Pressure of water flow at the outlet of the water collector 100 in the sampling example: 993019Pa, 1009203Pa, 1019283Pa, 1025226Pa, 1035696Pa, 1031472Pa, 1024858Pa, 1018617Pa, 1008978Pa, 992173 Pa; the weighted average of the pressure of the water flow at the upper calculation port is: 10158525 Pa.

From the above, the average outlet pressure of the water collector 100 is 10158525Pa, the average outlet pressure of the traditional water collector is 9987204Pa, and the average outlet pressure of the water collector 100 can be effectively increased by at least 1.72%.

In view of the flow characteristics of the fluid in the water collector 100, compared with the conventional water collector, the water collector 100 has the advantages that the speed distribution and the pressure distribution are obviously improved, and the turbulence characteristics of the fluid are also obviously improved compared with the conventional water collector.

the present invention also provides a fire fighting robot (not shown) including a vehicle body, an image collecting structure, a water collector 30, and a spraying structure, etc. The image acquisition structure, the water collector and the spraying structure are all arranged on the vehicle body.
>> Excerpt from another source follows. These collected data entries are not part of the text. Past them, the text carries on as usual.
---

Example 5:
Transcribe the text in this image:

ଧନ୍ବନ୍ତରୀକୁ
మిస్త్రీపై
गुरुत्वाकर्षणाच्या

The structure of the water collector 30 can be referred to the previous description in this embodiment, and thus, the description thereof is not repeated.

It can be understood that the flow characteristics of the fluid when the fluids are merged are significantly improved by the water collector 30, the loss of kinetic energy is reduced, and the jet velocity and the water pressure utilization efficiency are improved.

the technical features of the embodiments described above may be arbitrarily combined, and for the sake of brevity, all possible combinations of the technical features in the embodiments described above are not described, but should be considered as being within the scope of the present specification as long as there is no contradiction between the combinations of the technical features.

The above-mentioned embodiments only express several embodiments of the present invention, and the description thereof is more specific and detailed, but not construed as limiting the scope of the invention. It should be noted that, for a person skilled in the art, several variations and modifications can be made without departing from the inventive concept, which falls within the scope of the present invention. Therefore, the protection scope of the present patent shall be subject to the appended claims.